Oh, for god's sake, it's all a matter of taste and the degree of ''seriousness' or 'childishness' in any given story is entirely in the eye of the beholder.
This story was a classic example of fictional morality, where, the writer being God, he can make the benign moral choice (the one the writer is espousing) turn out to be the correct one, because he controls the fictional reality.
Real drama, proper drama, does not do this; it holds a mirror to the real world, and shows us what it is like. Real drama does not provide a cop-out for the hero. And a cop-out in this case is anything other than two things happening: the Doctor giving whatever the guy's name was over to the cyborg or the cyborg destroying the town. This story was as much fairytale as anything you're likely to see. The Doctor magically finding another way - that is the stuff of childish fantasy. That is why I liked last week's episode: the Doctor had a decision to make and he made it. The writer didn't give him a get out of jail free card, nor did he feel the need to have characters talk in pompous (and out of character) speeches about the moral choices they were being presented with.
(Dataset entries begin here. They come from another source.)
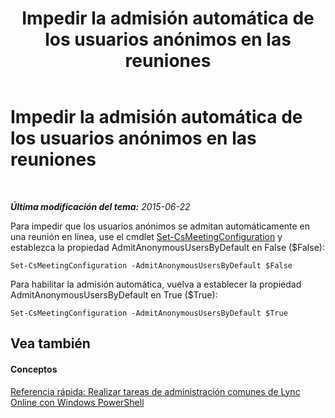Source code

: ﻿---
title: Impedir la admisión automática de los usuarios anónimos en las reuniones
TOCTitle: Impedir la admisión automática de los usuarios anónimos en las reuniones
ms:assetid: 23f120d2-4c39-4509-aa1f-4d186a525075
ms:mtpsurl: https://technet.microsoft.com/es-es/library/Dn362775(v=OCS.15)
ms:contentKeyID: 56271273
ms.date: 06/02/2017
mtps_version: v=OCS.15
ms.translationtype: HT
---

# Impedir la admisión automática de los usuarios anónimos en las reuniones

 

_**Última modificación del tema:** 2015-06-22_

Para impedir que los usuarios anónimos se admitan automáticamente en una reunión en línea, use el cmdlet [Set-CsMeetingConfiguration](set-csmeetingconfiguration.md) y establezca la propiedad AdmitAnonymousUsersByDefault en False ($False):

    Set-CsMeetingConfiguration -AdmitAnonymousUsersByDefault $False

Para habilitar la admisión automática, vuelva a establecer la propiedad AdmitAnonymousUsersByDefault en True ($True):

    Set-CsMeetingConfiguration -AdmitAnonymousUsersByDefault $True

## Vea también

#### Conceptos

[Referencia rápida: Realizar tareas de administración comunes de Lync Online con Windows PowerShell](quick-reference-using-windows-powershell-to-do-common-skype-for-business-online-management-tasks.md)

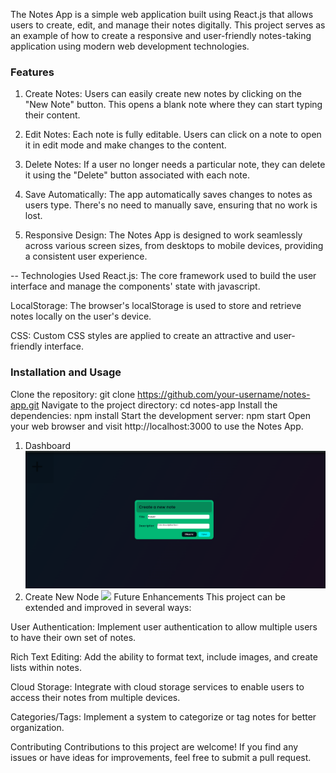 The Notes App is a simple web application built using React.js that allows users to create, edit, and manage their notes digitally. This project serves as an example of how to create a responsive and user-friendly notes-taking application using modern web development technologies.

### Features
1. Create Notes: Users can easily create new notes by clicking on the "New Note" button. This opens a blank note where they can start typing their content.

2. Edit Notes: Each note is fully editable. Users can click on a note to open it in edit mode and make changes to the content.

3. Delete Notes: If a user no longer needs a particular note, they can delete it using the "Delete" button associated with each note.

4. Save Automatically: The app automatically saves changes to notes as users type. There's no need to manually save, ensuring that no work is lost.

5. Responsive Design: The Notes App is designed to work seamlessly across various screen sizes, from desktops to mobile devices, providing a consistent user experience.

-- Technologies Used
React.js: The core framework used to build the user interface and manage the components' state with javascript.

LocalStorage: The browser's localStorage is used to store and retrieve notes locally on the user's device.

CSS: Custom CSS styles are applied to create an attractive and user-friendly interface.

### Installation and Usage
Clone the repository: git clone https://github.com/your-username/notes-app.git
Navigate to the project directory: cd notes-app
Install the dependencies: npm install
Start the development server: npm start
Open your web browser and visit http://localhost:3000 to use the Notes App.
1. Dashboard
<a href="#"><img src="frontend/public/Dahboard.png" width=1090px ></a>
2. Create New Node
<a href="#"><img src="frontend/public/Dahboard.pngg" width=1090px ></a>
Future Enhancements
This project can be extended and improved in several ways:

User Authentication: Implement user authentication to allow multiple users to have their own set of notes.

Rich Text Editing: Add the ability to format text, include images, and create lists within notes.

Cloud Storage: Integrate with cloud storage services to enable users to access their notes from multiple devices.

Categories/Tags: Implement a system to categorize or tag notes for better organization.

Contributing
Contributions to this project are welcome! If you find any issues or have ideas for improvements, feel free to submit a pull request.
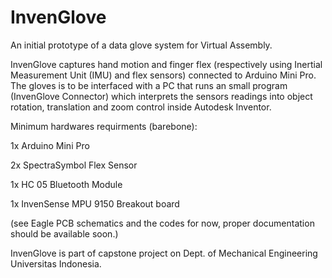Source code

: InvenGlove
==========

An initial prototype of a data glove system for Virtual Assembly. 


InvenGlove captures hand motion and finger flex (respectively using Inertial Measurement Unit (IMU)  and flex sensors) connected to   Arduino Mini Pro. The gloves is to be interfaced with a PC that runs an small program (InvenGlove Connector) which interprets the sensors readings into object rotation, translation and zoom control inside Autodesk Inventor.

Minimum hardwares requirments (barebone):


1x Arduino Mini Pro

2x SpectraSymbol Flex Sensor

1x HC 05 Bluetooth Module

1x InvenSense MPU 9150 Breakout board


(see Eagle PCB schematics and the codes for now, proper documentation should be available soon.)

InvenGlove is part of capstone project on Dept. of Mechanical Engineering Universitas Indonesia.
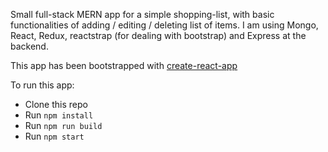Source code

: Small full-stack MERN app for a simple shopping-list, with basic functionalities of adding / editing / deleting list of items. I am using Mongo, React, Redux, reactstrap (for dealing with bootstrap) and Express at the backend.

This app has been bootstrapped with [create-react-app](https://github.com/facebook/create-react-app)

To run this app:

* Clone this repo
* Run `npm install`
* Run `npm run build`
* Run `npm start`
Anyone who thinks this latest episode made the slightest useful comment or observation about real world morality is childish, in my view. And see, that's the point: it's all relative to one's own mindset. So can we stop this kind of crap about whether episodes have a suitable gravitas or sobriety to them and judge them on the terms of what they were actually trying to be?
My judgement of this episode: it was just too banal for me.